Two things to be clear about. It is a convention, not a spec with teeth — like robots.txt, tools honour it by goodwill, not by force. And it is pulled at inference time, not baked into training, so it is a way to stay current with a model long after its knowledge cut-off.

Why it matters more now

A few reasons it crossed the line from “cute idea” to “worth ten minutes of my evening”:

  • HTML is expensive in tokens. Rendered pages are mostly chrome. Markdown is signal. An agent reading llms.txt spends its budget on your content, not your cookie banner.

  • Gated and JS-heavy pages are invisible. My CV dossier sits behind a LinkedIn login and renders client-side. A crawler — or an agent — sees nothing useful. A static llms.txt lets me say “the dossier is private, but the blog is here” without exposing anything.

  • You control the framing. Rather than hope an agent reconstructs what you do from scraped fragments, you hand it the summary you would want it to repeat.

Wiring it into a Spring Boot site

My setup is a little unusual and made for a fun constraint. One jar serves two hostnames: the gated single-page app on the apex (zakaria.lu), and this server-rendered, crawlable blog on blog.zakaria.lu. A host-dispatch filter decides which is which.

The blog index is just a controller method. It pulls the published posts I already query for the sitemap and renders one bullet each — no new data, no caching, always current:

@GetMapping(value = "/blog/llms.txt", produces = "text/plain;charset=UTF-8")
public String llmsText() {
    var base = properties.normalizedBlogBaseUrl();
    var md = new StringBuilder(LLMS_HEADER);
    for (var post : blogService.allPublished()) {
        md.append("- [").append(oneLine(post.getTitle())).append("](")
          .append(base).append("/").append(post.getSlug()).append(")");
        // ... append the excerpt as the link description
    }
    return md.toString();
}

One path, two files

Here is the part I liked. The apex deserves its own llms.txt too — it is the domain an agent tries first. But it should not list blog posts; it should introduce me and point at the blog. So /llms.txt resolves to two different controllers depending on host:

  • On blog.zakaria.lu, the host filter forwards /llms.txt to /blog/llms.txt: the post index.

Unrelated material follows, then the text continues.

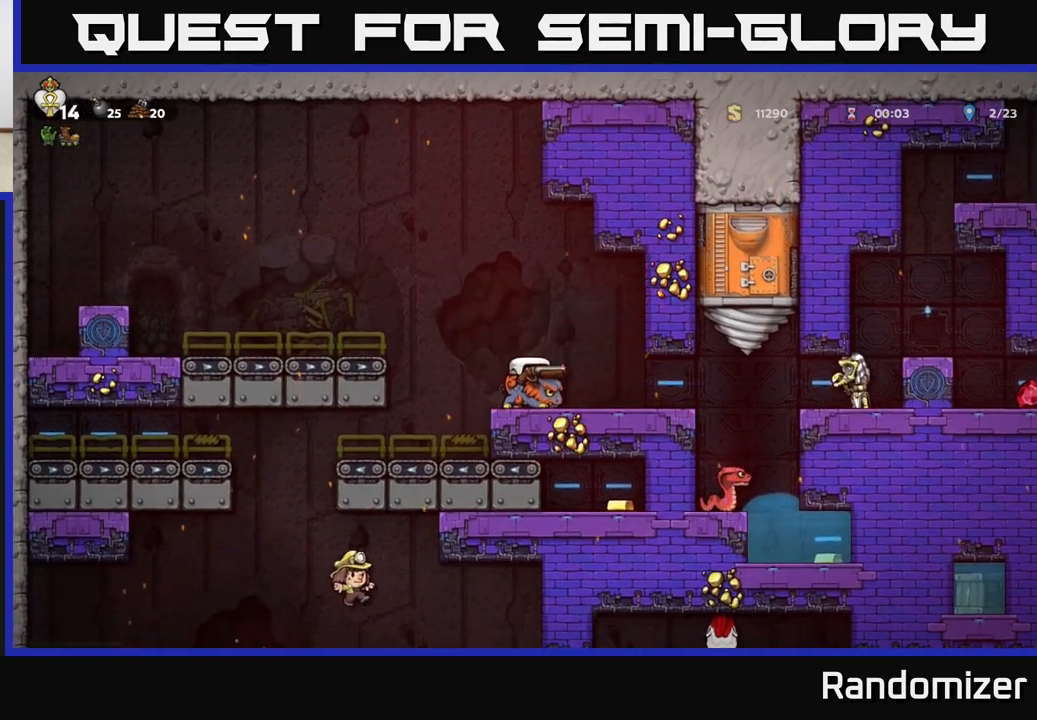
{"buttons": [], "left_stick": "down", "events": [[50, "X", "down"], [133, "X", "up"]]}
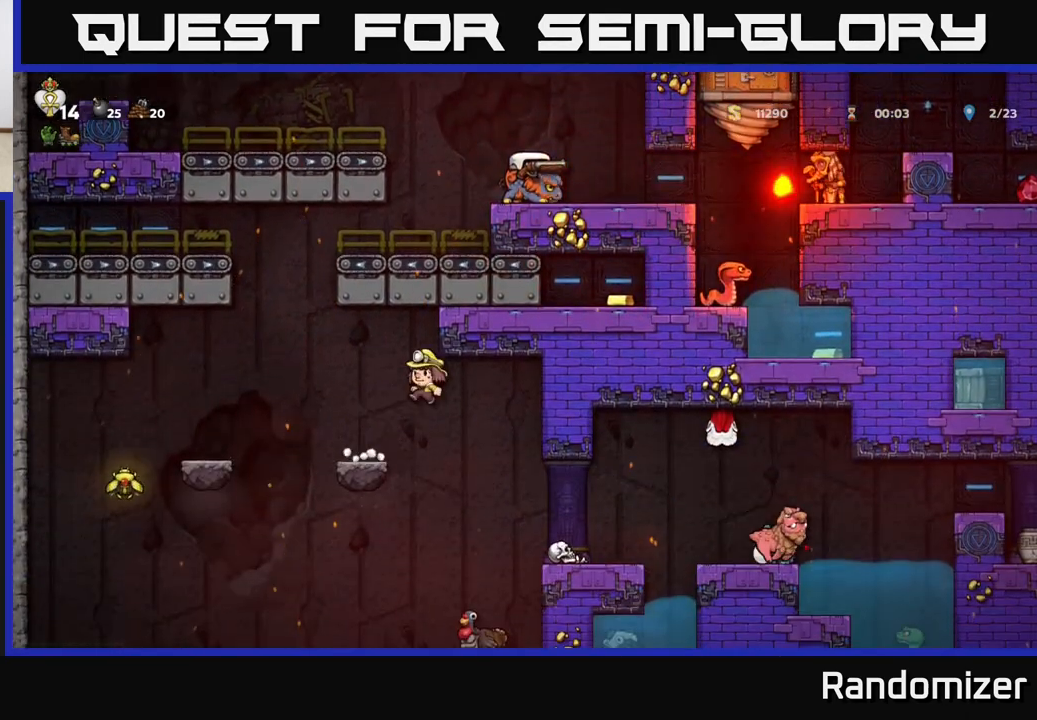
{"buttons": [], "left_stick": "right", "events": [[317, "left_stick", "right"]]}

  • On zakaria.lu, it hits a separate controller that serves a short front door — who I am, a note that the dossier is gated, and a link to the blog machine-readable index.

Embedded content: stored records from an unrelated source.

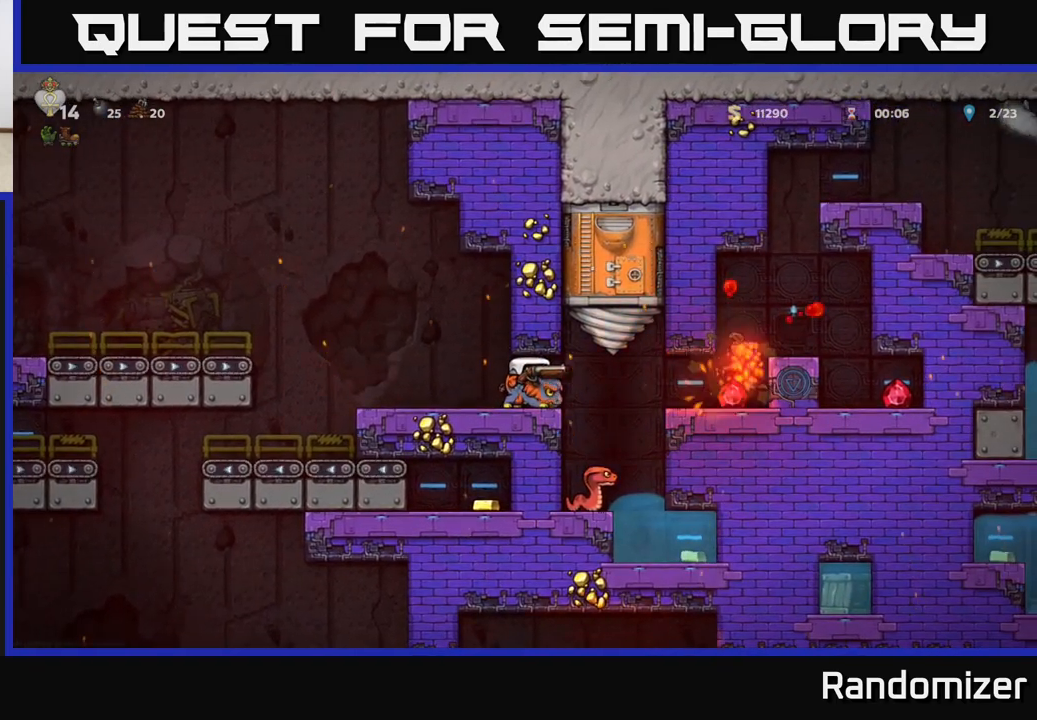
{"buttons": [], "left_stick": "center", "events": []}
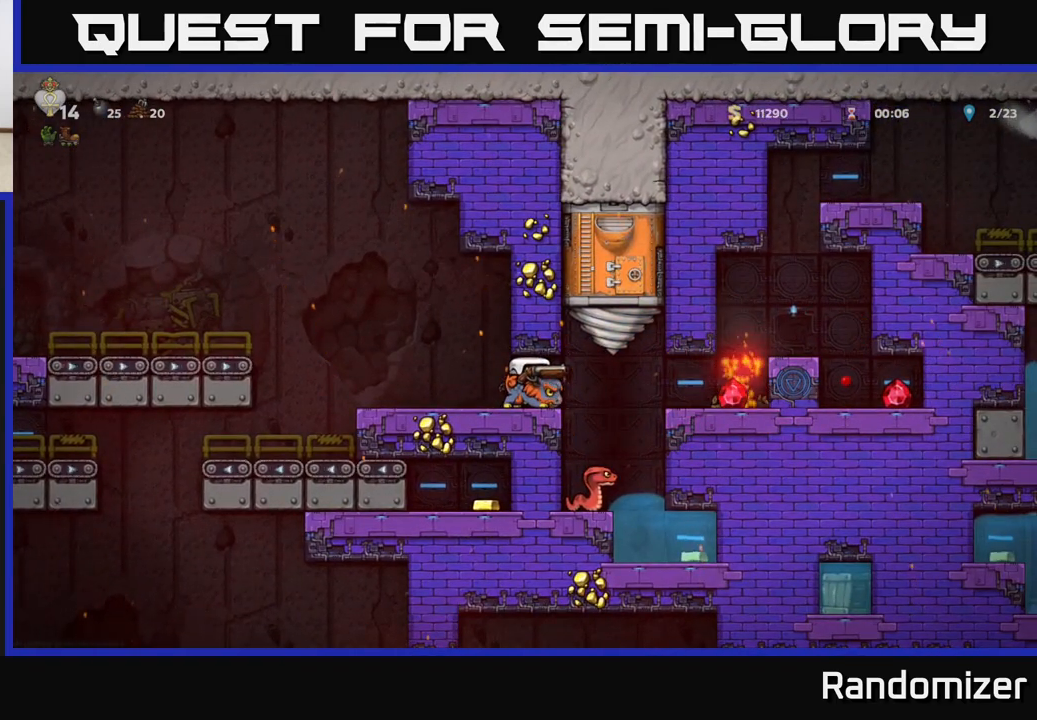
{"buttons": [], "left_stick": "left", "events": [[117, "left_stick", "right"], [433, "left_stick", "left"]]}
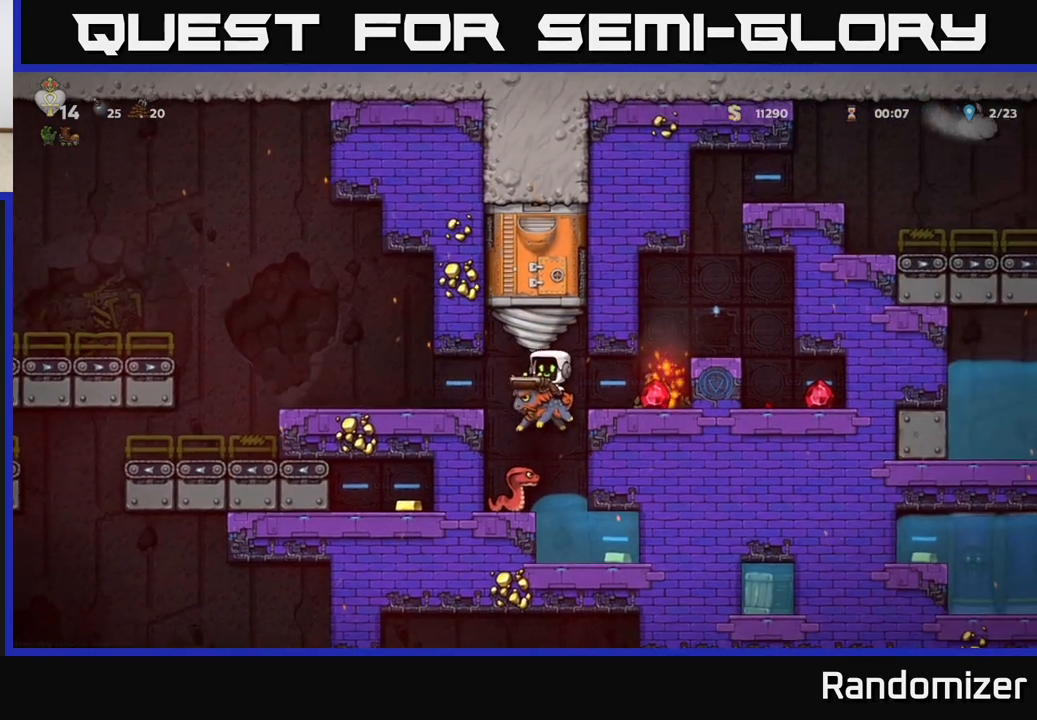
{"buttons": [], "left_stick": "center", "events": [[83, "left_stick", "center"]]}
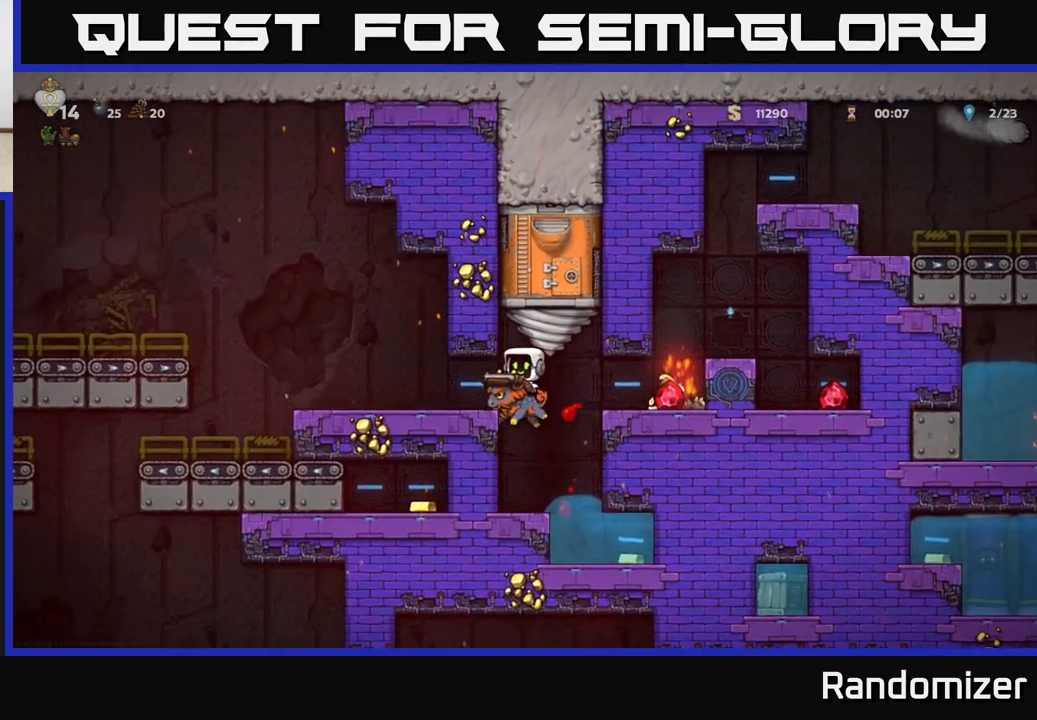
{"buttons": ["A"], "left_stick": "right", "events": [[283, "A", "down"], [283, "left_stick", "right"], [367, "A", "up"], [433, "A", "down"]]}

Neither controller contains a single if (host == ...). The filter discriminates once, up front, and each handler stays blissfully host-agnostic.

The small gotchas

  • Serve UTF-8 explicitly. Excerpts carry em dashes and ellipses; the default text/plain charset mangles them. produces = "text/plain;charset=UTF-8" fixes it.

  • Do not let content break the Markdown. A stray ] in a post title closes the link early; a newline in an excerpt splits the bullet. A one-line flatten-and-escape helper handles both.

  • The apex 404’d at first — correctly. The SPA uses hash routing, so the server never serves arbitrary paths and /llms.txt matched nothing. That 404 was not a bug to fix; it was the app telling me I had not decided what the apex should say yet.

Is it actually worth it?

Honestly? The payoff is speculative. No major assistant guarantees it reads llms.txt, and adoption is uneven. But the cost was an evening and two tiny controllers, it cannot hurt, and it is the kind of cheap insurance that ages well: if agents-reading-sites becomes normal, I am already legible to them; if it does not, I have lost nothing but a few lines of Java.

I kept mine to an index for now and skipped llms-full.txt — inlining full posts means an HTML-to-Markdown step I did not want to own yet. That is the next experiment. For a convention this cheap, “start small and see who shows up” feels exactly right.